Die Zukunft ist befreit von pseudosmarten Armbanduhren und hält stattdessen ein staatliches Verwaltungssystem bereit, das ausschließlich über das Internet erreichbar ist: Bürokratie kann nun am Heim-PC stattfinden und erfordert kein fünfstündiges Warten in stickigen Ämtern mehr. Sogar die Steuererklärung wurde durch User Centered Design in ein einfach zu lösendes Solitaire Online-Game umgewandelt, um auch Menschen mit regulärer Schulbildung eine Möglichkeit zur Abgabe der Steuererklärung zu verschaffen.

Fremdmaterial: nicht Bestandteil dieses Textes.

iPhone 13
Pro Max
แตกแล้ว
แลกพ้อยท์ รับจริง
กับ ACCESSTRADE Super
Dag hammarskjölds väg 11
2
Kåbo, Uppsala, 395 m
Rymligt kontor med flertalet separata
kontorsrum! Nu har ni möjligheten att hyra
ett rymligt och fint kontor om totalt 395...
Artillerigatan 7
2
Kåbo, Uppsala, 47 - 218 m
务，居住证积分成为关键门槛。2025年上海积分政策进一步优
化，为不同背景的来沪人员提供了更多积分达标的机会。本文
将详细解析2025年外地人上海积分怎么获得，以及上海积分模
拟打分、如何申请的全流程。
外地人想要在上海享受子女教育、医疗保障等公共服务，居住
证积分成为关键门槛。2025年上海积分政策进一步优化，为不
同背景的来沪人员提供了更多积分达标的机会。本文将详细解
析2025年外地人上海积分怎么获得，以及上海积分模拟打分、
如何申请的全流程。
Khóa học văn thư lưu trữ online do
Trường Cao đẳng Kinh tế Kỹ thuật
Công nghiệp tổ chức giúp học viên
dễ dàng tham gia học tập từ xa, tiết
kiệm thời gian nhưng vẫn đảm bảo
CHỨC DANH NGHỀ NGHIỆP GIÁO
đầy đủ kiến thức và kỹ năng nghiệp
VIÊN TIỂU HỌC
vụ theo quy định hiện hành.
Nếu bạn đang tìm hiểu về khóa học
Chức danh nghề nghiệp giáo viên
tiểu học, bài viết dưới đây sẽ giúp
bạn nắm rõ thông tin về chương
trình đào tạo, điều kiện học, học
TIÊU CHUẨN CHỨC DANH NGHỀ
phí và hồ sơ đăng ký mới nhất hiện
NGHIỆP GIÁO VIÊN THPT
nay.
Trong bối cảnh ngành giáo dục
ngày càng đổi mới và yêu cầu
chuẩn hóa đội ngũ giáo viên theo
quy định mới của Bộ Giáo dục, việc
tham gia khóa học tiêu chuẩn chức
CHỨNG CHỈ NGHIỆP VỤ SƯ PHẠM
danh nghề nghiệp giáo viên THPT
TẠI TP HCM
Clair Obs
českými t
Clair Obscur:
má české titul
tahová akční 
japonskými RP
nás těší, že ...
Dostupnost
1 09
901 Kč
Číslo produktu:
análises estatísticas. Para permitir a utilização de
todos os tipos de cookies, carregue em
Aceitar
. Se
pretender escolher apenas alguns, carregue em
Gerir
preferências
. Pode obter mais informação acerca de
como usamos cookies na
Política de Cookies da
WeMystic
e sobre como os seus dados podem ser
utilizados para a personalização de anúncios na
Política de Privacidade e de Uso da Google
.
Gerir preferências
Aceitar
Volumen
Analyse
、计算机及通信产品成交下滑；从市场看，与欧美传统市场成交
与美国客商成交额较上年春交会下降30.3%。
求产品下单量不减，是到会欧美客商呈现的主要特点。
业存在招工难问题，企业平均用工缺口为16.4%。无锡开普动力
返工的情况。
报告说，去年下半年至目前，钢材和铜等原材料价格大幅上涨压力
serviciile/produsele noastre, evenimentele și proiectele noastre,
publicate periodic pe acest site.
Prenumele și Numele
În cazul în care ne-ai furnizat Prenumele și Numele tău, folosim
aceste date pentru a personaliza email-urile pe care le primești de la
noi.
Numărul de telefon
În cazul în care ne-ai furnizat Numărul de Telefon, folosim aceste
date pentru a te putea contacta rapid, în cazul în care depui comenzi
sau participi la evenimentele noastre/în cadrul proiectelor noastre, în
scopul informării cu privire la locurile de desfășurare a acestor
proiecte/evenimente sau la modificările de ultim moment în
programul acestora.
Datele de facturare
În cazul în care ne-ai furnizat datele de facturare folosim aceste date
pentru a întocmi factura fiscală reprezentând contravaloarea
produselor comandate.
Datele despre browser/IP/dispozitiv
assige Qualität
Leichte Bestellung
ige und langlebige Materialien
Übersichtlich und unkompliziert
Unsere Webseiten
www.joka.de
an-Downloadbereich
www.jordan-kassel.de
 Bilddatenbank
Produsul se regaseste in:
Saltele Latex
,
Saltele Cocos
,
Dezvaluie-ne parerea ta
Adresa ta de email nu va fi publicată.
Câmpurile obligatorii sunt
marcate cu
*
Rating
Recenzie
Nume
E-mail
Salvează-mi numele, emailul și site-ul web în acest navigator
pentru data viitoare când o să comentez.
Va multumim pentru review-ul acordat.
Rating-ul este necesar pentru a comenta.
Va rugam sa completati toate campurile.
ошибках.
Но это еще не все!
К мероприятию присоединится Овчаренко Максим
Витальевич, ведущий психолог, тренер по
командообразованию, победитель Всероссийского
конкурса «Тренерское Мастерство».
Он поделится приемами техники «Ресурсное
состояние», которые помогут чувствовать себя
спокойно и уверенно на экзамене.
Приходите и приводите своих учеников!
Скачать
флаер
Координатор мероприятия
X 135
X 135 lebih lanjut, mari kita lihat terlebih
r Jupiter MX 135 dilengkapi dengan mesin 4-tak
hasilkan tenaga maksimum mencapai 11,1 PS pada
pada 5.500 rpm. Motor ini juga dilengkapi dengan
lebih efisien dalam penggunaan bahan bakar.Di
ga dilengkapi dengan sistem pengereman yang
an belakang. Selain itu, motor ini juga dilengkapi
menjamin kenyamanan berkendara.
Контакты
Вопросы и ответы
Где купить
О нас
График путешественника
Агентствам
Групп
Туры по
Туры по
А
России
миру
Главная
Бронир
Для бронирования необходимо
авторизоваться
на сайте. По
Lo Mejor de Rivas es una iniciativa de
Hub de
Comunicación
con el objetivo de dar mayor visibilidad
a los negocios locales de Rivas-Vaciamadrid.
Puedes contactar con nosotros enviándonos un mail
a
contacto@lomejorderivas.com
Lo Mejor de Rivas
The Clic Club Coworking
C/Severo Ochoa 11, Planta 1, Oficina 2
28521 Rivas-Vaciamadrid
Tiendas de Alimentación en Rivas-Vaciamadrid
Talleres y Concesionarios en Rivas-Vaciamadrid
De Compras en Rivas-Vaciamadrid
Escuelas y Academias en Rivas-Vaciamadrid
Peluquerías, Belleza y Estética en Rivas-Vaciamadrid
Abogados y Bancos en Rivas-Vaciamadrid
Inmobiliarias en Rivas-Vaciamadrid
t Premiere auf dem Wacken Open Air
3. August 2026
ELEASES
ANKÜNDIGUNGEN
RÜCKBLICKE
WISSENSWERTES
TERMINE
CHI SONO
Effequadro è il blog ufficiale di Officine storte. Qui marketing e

Die Zukunft wird gut, ich spüre das! Und wir sind ein Teil davon. Wie Erik so schön sagt: »Alles ist fertig, es muss nur noch gemacht werden.«

Und ich träumte,

durch die leeren Straßen meiner ehemaligen Heimatstadt rennend: In der Dämmerung, einige dutzend Meter hinter mir, spaziert ein Mann. Weil ich pinkeln muss, beschleunige ich meinen Gang; der Mann tut es mir gleich. Er kommt mir näher. Ein zweites Mal drehe ich mich nach ihm um; verwirrt und beunruhigt. Der Mann hat langes, dunkles Haar, zum Pferdeschwanz gebunden. Dunkle Klamotten und unreine Haut, sein herbstgraues Gesicht erinnert mich an Aphex Twin. Er guckt streng und schreitet forsch. Ich schreite forscher, fange irgendwann an zu laufen, gehe in ein unbeholfenes Joggen über; der Mann hält Schritt. Mit einem dritten flüchtigen Blick nach hinten biege in meine Straße ein, der Mann kommt zu nah; schlage Haken zur Türe meines Elternhauses, drücke mit einem Herzschlag die Klingel –

— Und in der Sekunde, in der mir meine Mutter öffnet, kommt der Schnitt, mein Körper steht reglos da, und anstatt in mein Gesicht blickt Mutter in das fiese Grinsen des Verfolgers.

Funktion One

Wie du da stehst, neben dem Turm, im Dunkeln, im Nebel. Ein bisschen wie Stahl, ein bisschen wie Holz, wie ein Wald, wie ein Krieg durchdringt uns das Donnergrollen. Wie das Glimmen deiner Zigarette die Nasenspitze zum Leuchten bringt. Und das harte Arbeiten der anderweitigen Körper, nur du ruhig dastehend und wie du abwegig drein schaust, den Blick nach unten gerichtet. Und ach ja, hier ich, am anderen Ende des Nebels, jage Blicke durch die gelegentlichen Funken, die den Raum zitternd machen und wie ich durch die Nebeldecken grabend, auch zittern muss. Ein Zeitstop in meiner Verfolgungsjagd, Blaulicht, Flackern, Lärm und Muskeln – Ich Enter The Void, grabe mich vor, auf dich zu, und du da am Rand, formst die Mitte hier drin.